I’m reminded of the 1998 Nobel Laureate Paul Krugman quote:

> “The growth of the Internet will slow drastically, as the flaw in ‘Metcalfe’s law’—which states that the number of potential connections in a network is proportional to the square of the number of participants—becomes apparent: most people have nothing to say to each other! By 2005 or so, it will become clear that the Internet’s impact on the economy has been no greater than the fax machine’s.”

The internets impact on society and business didn’t happen overnight. Naive studies on how people are using it today miss the point. I remember a clip from David letterman where he was mocking bill gates about the internet. Gates said you can get baseball recaps, to which letterman replied “have you ever heard of a radio?”

But maybe I’m just more optimistic because these tools have made a huge impact on my life and productivity gain is more than low single digits. I’m not typical, but I imagine others will catch up.

I think any analysis of Internet's impact on the economy should also address the relatively constant angle of productivity growth: https://fred.stlouisfed.org/series/OPHNFB

The Internet Was an Economic Disappointment April 4, 2023 https://archive.ph/3fidX

>Life being what it is, several people came back at me, citing a prediction I made in 1998 that the internet’s growth would soon slow and that “by 2005 or so, it will become clear that the internet’s impact on the economy has been no greater than the fax machine’s.” I did indeed say that, in a throwaway piece I wrote for the magazine The Red Herring — a piece I still don’t remember having written, but I guess I was trying to be provocative.

..

>But how wrong was I, really, about the internet’s economic impact? Or, since this shouldn’t be about me, have the past few decades generally vindicated visionaries who asserted that information technology would change everything? Or have they vindicated techno-skeptics like the economist Robert Gordon, who argued in a 2016 book that the innovations of the late 20th and early 21st century were far less fundamental than those between 1870 and 1940? Well, by the numbers, the skeptics have won the argument, hands down.
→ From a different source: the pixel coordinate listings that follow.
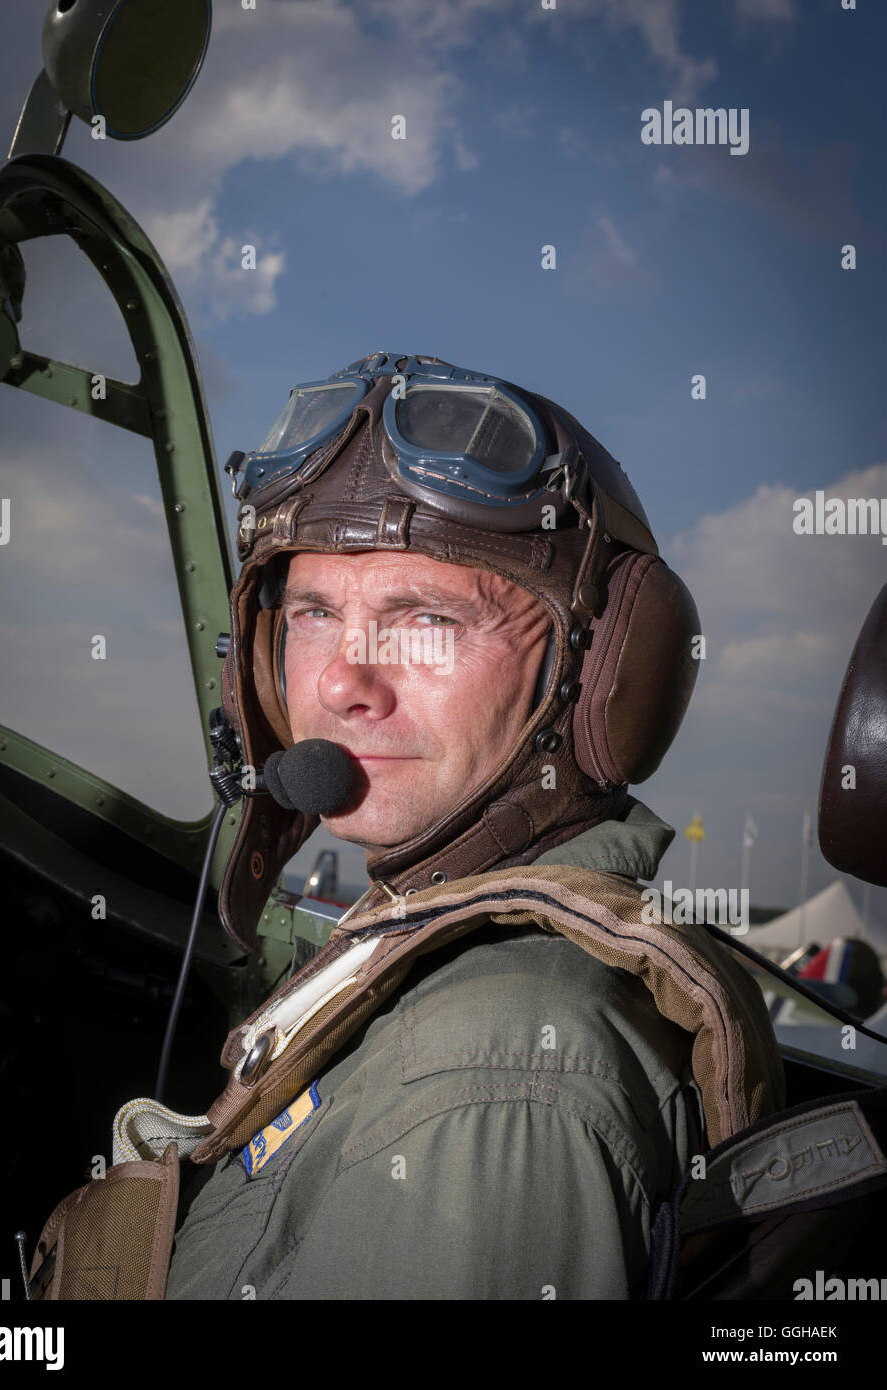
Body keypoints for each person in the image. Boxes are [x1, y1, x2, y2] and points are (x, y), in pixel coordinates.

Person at [163, 352, 784, 1300]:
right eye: (316, 611)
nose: (339, 683)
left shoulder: (486, 1078)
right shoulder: (429, 944)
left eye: (425, 618)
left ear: (599, 678)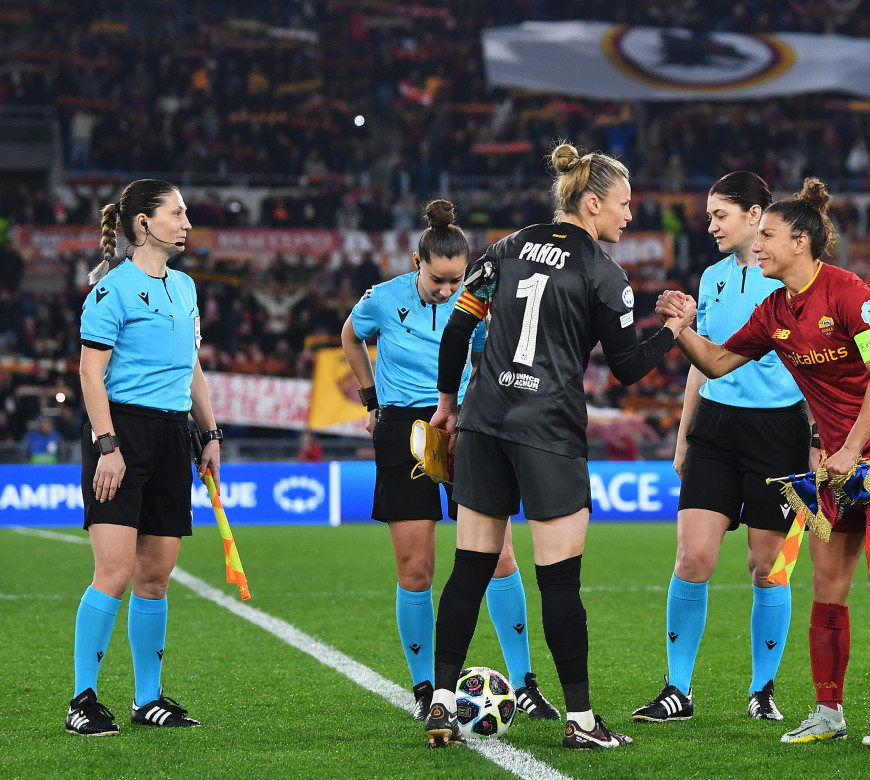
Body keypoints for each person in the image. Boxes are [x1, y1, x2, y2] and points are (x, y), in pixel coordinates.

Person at [423, 142, 696, 749]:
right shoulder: (604, 274)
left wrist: (448, 404)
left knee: (469, 568)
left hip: (486, 423)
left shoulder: (508, 247)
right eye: (623, 204)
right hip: (548, 432)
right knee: (559, 582)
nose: (630, 215)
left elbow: (460, 326)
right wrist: (674, 330)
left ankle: (440, 702)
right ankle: (580, 721)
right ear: (592, 203)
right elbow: (626, 369)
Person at [669, 177, 870, 748]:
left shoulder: (851, 293)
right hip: (835, 463)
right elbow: (714, 363)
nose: (756, 245)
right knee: (826, 585)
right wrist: (682, 329)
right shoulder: (773, 308)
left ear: (801, 241)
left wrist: (851, 449)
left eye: (766, 235)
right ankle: (828, 712)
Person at [340, 199, 560, 725]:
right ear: (418, 262)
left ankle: (524, 682)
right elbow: (350, 335)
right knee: (416, 569)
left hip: (466, 428)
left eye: (456, 279)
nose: (447, 289)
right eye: (439, 280)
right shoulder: (382, 299)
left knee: (501, 556)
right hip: (403, 432)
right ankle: (423, 688)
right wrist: (370, 400)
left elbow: (489, 355)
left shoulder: (475, 298)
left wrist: (477, 407)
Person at [632, 172, 814, 726]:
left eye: (720, 215)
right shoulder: (711, 278)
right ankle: (677, 690)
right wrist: (686, 436)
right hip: (715, 430)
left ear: (755, 215)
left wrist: (813, 444)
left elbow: (815, 370)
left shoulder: (788, 279)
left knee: (769, 569)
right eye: (710, 215)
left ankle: (762, 690)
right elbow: (701, 361)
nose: (709, 225)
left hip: (780, 435)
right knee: (693, 559)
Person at [66, 179, 221, 736]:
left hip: (173, 433)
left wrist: (210, 433)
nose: (185, 221)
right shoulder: (111, 291)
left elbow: (192, 368)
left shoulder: (184, 287)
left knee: (155, 577)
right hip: (121, 432)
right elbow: (90, 373)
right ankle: (82, 699)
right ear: (143, 225)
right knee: (112, 572)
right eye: (176, 212)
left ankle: (147, 699)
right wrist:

>In that last newsletter, we looked at 10-year rates of growth in labor productivity, which suggested that information technology did indeed produce a bump in economic growth between the mid-1990s and the mid-2000s, but one that was relatively modest and short-lived. Today, let me take a slightly different approach. The Bureau of Labor Statistics produces historical estimates, going back to 1948, of both labor productivity and “total factor productivity,” an estimate of the productivity of all inputs, including capital as well as labor, which is widely used by economists as a measure of technological progress. A truly fundamental technological innovation should cause sustained growth in both these measures, especially total factor productivity.

(read the article to see pictures)

>See the great productivity boom that followed the rise of the internet? Neither do I.

People who can't admit when they are wrong are absolutely insufferable.

His mistake was in couching it language of Internet adoption rather than the gross impact on economic productivity. He was wrong on the former and mostly right on the latter. It is very possible for a technology to have dramatic effect on society without a big impact on overall economic productivity

Darren acegmolu is making only the latter argument. I’m betting he’s right.

Well then I don't care what "productivity" means I guess.

Everyone glued to their smart phones, AI making decisions on tarrif policy. ML algorithms dictating who stays in the country and who is dissappeared...

But it all amounts to nothing worth worrying about because "productivity".

Fortunately Kruman is not one of them.